If you combine this with a Python definition (which you should put in minimal_plugin/__init__.py):

def pig_latinnify(expr: IntoExprColumn) -> pl.Expr:
    return register_plugin_function(
        args=[expr],
        plugin_path=LIB,
        function_name="pig_latinnify",
        is_elementwise=True,
    )
then you'll be able to pig-latinnify a column of strings! To see it in action, compile with maturin develop (or maturin develop --release if you're benchmarking) and put the following in run.py:

import polars as pl
import minimal_plugin as mp

df = pl.DataFrame({'a': ["I", "love", "pig", "latin"]})
print(df.with_columns(a_pig_latin=mp.pig_latinnify('a')))
shape: (4, 2)
┌───────┬─────────────┐
│ a     ┆ a_pig_latin │
│ ---   ┆ ---         │
│ str   ┆ str         │
╞═══════╪═════════════╡
│ I     ┆ Iay         │
│ love  ┆ ovelay      │
│ pig   ┆ igpay       │
│ latin ┆ atinlay     │
└───────┴─────────────┘

This will already be an order of magnitude faster than using map_elements. But as mentioned earlier, we're creating a new string for every single row.

Can we do better?

Pig-latinnify - take 2

Yes! StringChunked has a utility apply_into_string_amortized method which amortises the cost of creating new strings for each row by creating a string upfront, clearing it, and repeatedly writing to it. This gives a 4x speedup! All you need to do is change pig_latinnify to:

#[polars_expr(output_type=String)]
fn pig_latinnify(inputs: &[Series]) -> PolarsResult<Series> {
    let ca: &StringChunked = inputs[0].str()?;
    let out: StringChunked = ca.apply_into_string_amortized(|value: &str, output: &mut String| {
        if let Some(first_char) = value.chars().next() {
            write!(output, "{}{}ay", &value[1..], first_char).unwrap()
        }
    });
    Ok(out.into_series())
}

Simpler, faster, and more memory-efficient. Thinking about allocations can really make a difference!

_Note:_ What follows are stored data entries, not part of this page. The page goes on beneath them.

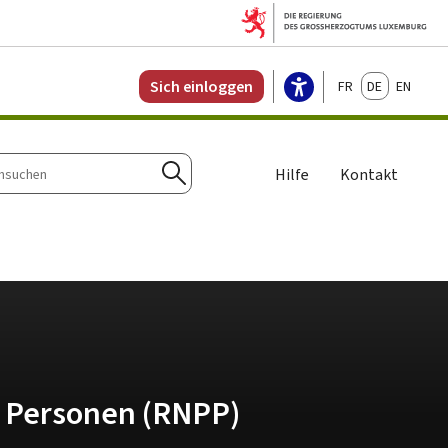
Français
Deutsch
English
Sich einloggen
Hilfe
Kontakt
n
Suchen
r Personen (RNPP)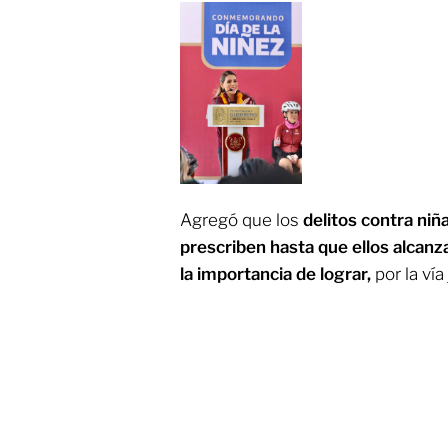
Agregó que los
delitos contra niñ
prescriben hasta que ellos alcanz
la importancia de lograr,
por la vía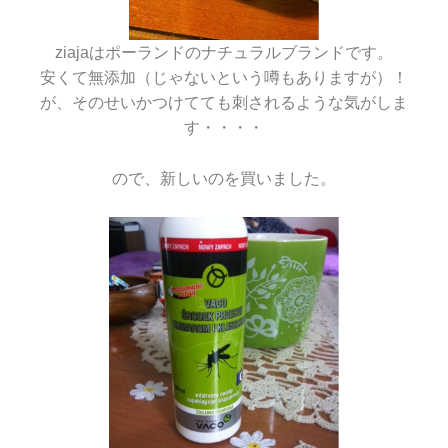
ziajaはポーランドのナチュラルブランドです。
安くて無添加（じゃないという噂もありますが）！
が、そのせいかつけてても刺されるような気がしま
す・・・・
ので、新しいのを買いました。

So let's think about allocations!

If you have an elementwise function which produces String output, then chances are it does one of the following:

  • Creates a new string. In this case, you can use apply_into_string_amortized to amortise the cost of allocating a new string for each input row, as we did above in pig_latinnify. This works by allocating a String upfront and then repeatedly re-writing to it.
  • Slices the original string. In this case, you can use apply_values with Cow::Borrowed, for example:

    fn remove_last_extension(s: &str) -> &str {
        match s.rfind('.') {
            Some(pos) => &s[..pos],
            None => s,
        }
    }
    
    #[polars_expr(output_type=String)]
    fn remove_extension(inputs: &[Series]) -> PolarsResult<Series> {
        let s = &inputs[0];
        let ca = s.str()?;
        let out: StringChunked = ca.apply_values(|val| {
            let res = Cow::Borrowed(remove_last_extension(val));
            res
        });
        Ok(out.into_series())
    }
    

There are low-level optimisations you can do to take things further, but - if in doubt - apply_into_string_amortized / binary_elementwise_into_string_amortized are probably good enough.